I grew up going to a small church in New York, but by the time I got to high school I had determined that I didn’t have any good reasons to believe what I was taught there. It wasn’t that there was anything wrong or malicious, but I just felt indifferent and unsure about the claims that were made in Sunday School. So, I became an agnostic through most of high school. Towards the end of my high school years, however, I started asking more questions about God and started taking slow baby steps towards faith in Christ. By the time I got to Hopkins, I affirmed my belief in Christ as my Savior.
It was during the Spring semester of my freshman year that this faith started having a bigger impact on my life than I had initially signed up for! God started showing me the deeply rooted self-centeredness and wickedness of my heart, and He made it abundantly clear that I was not able to rid myself of these things out of my own willpower. For the first time in my life the good news of Jesus Christ sunk in for me – His word pierced my heart like a sword and laid every thought bare. But in that moment of despair, He showed me that I was completely purified in the blood of Jesus Christ. That God Himself would bear the weight of my sin was something I had never truly conceived of, though I’d probably heard that story many times growing up.
It was after these experiences freshman year that my faith started developing into something that was more central to my life, rather than a peripheral accessory. I grew in my love for God’s Word, and wanted to get involved with anything and everything related to ministry. Over the years there have been countless joys, pains, delights, and struggles. Through it all I’ve learned, and continue to learn, that God is faithful. I rest not in my own strength or abilities, but in the One who holds the whole world in His hands. I’m so thankful for the ways that God has worked in my life, and above all I’m thankful that I can cry out, with Thomas, “My Lord and my God!” and my Lord Jesus welcomes me in.
Steps into Ministry
While I’ve been with Stepping Stone for 6+ years, it’s the past 3+ years of serving with Volunteer Staff that stand out to me as the most formative. I was always excited about serving while I was an undergrad, but it was my time as an alumnus that brought the lion’s share of the struggles related to serving. Thankfully, it was in the midst of those trials that my heart for ministry grew even larger. Looking back at the past few years, I know that whether I do vocational ministry for the rest of my life or not, I will never stop being part of the ministry that God calls me (and all of us!) to.
That being said, as I’ve worked full time for a few years while doing ministry on the side, I’ve noticed that my heart and mind tend to be set on ministry more than anything else.
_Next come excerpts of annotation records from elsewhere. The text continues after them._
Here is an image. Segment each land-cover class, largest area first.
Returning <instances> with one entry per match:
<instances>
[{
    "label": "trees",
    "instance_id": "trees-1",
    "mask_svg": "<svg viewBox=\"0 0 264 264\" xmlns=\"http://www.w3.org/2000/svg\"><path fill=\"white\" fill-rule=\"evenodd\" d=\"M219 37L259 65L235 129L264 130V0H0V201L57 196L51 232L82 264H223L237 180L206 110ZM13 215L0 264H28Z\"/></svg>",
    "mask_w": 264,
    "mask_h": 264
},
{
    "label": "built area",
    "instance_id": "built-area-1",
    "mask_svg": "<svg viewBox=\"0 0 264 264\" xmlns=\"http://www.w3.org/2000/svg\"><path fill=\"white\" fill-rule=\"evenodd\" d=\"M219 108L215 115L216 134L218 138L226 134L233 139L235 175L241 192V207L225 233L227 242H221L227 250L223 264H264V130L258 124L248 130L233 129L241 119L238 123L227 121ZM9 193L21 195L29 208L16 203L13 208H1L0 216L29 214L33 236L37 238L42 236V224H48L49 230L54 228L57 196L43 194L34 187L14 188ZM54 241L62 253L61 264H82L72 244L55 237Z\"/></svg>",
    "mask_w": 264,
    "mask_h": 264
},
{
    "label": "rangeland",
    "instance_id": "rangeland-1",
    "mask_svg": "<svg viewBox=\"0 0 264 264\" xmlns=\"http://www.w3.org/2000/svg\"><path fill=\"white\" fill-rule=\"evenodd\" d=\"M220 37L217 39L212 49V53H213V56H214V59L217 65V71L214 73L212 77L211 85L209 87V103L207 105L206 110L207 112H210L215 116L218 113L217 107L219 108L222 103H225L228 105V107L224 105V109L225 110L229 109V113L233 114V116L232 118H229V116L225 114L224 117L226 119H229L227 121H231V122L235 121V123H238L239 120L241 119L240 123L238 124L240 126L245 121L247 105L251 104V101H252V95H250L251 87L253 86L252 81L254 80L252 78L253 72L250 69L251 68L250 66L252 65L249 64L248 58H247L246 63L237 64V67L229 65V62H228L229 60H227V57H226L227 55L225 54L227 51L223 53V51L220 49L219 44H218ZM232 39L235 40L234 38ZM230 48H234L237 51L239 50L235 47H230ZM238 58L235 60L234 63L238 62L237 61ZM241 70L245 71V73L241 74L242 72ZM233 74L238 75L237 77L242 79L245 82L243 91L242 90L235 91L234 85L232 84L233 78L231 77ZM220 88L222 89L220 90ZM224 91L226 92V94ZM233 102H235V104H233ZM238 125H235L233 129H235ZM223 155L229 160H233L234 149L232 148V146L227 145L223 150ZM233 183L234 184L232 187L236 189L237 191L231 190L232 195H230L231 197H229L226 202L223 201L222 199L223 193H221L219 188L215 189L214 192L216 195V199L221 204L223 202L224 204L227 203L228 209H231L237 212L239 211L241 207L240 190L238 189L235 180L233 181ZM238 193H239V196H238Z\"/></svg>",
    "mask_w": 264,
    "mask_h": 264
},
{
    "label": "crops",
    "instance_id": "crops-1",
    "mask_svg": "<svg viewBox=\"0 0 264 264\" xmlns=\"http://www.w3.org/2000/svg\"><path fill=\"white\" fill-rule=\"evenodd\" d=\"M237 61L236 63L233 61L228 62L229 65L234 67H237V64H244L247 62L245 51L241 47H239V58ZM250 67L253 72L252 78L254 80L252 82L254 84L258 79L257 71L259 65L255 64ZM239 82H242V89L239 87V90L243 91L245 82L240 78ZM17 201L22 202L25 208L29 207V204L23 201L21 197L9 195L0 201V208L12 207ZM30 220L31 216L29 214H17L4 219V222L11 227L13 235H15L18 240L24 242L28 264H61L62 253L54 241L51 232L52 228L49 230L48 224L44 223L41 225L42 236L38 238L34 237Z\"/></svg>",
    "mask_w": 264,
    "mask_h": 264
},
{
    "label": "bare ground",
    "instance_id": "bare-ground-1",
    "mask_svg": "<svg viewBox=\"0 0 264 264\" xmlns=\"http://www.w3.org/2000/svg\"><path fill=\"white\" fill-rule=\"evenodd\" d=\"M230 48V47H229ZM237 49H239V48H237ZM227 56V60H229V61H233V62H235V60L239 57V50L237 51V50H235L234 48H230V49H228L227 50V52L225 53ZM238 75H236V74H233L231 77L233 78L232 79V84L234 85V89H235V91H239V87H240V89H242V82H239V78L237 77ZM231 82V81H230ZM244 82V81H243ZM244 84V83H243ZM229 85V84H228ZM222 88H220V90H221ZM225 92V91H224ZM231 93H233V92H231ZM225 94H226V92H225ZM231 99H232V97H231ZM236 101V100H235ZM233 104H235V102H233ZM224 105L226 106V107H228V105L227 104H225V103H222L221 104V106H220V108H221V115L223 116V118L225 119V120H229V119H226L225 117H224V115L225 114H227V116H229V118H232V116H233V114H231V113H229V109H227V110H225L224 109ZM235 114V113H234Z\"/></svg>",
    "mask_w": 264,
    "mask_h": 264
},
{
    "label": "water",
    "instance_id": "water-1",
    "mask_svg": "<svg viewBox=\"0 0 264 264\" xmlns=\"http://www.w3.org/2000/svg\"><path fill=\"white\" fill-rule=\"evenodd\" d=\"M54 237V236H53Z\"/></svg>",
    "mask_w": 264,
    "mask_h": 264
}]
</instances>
In light of this realization, and after prayer and counsel spanning 3+ years, I’m incredibly excited and enormously privileged to take this step into full-time ministry! I truly cannot imagine a greater joy.
My vision for ministry is to show people the wonders of our God, exemplified most brightly and clearly in the cross of Jesus Christ, who was broken so that we might be healed. I want to see people having experiences like Isaiah, who was so struck by the holiness of God that he was undone; so struck by the grace of God that he could stand freely before Him; and so struck by God’s character and actions that he immediately went out to proclaim His works (Isa. 6). Isaiah later prophesied that Christ would come to “open the eyes that are blind, to bring out the prisoners from the dungeon, from the prison those who sit in darkness” (Isa. 42:7). My hope is to see the light of Christ shine brightly into the darkness of the prodigal sons and daughters of God, just as He was pleased to shine into the darkness of my own life. I’m so thankful for His gracious gift, of which I am so undeserving, and if I could give my entire life for just one person to experience the eternal joy of freedom and salvation in Christ, then I’d gladly give it. To Christ be all the glory, honor, and praise!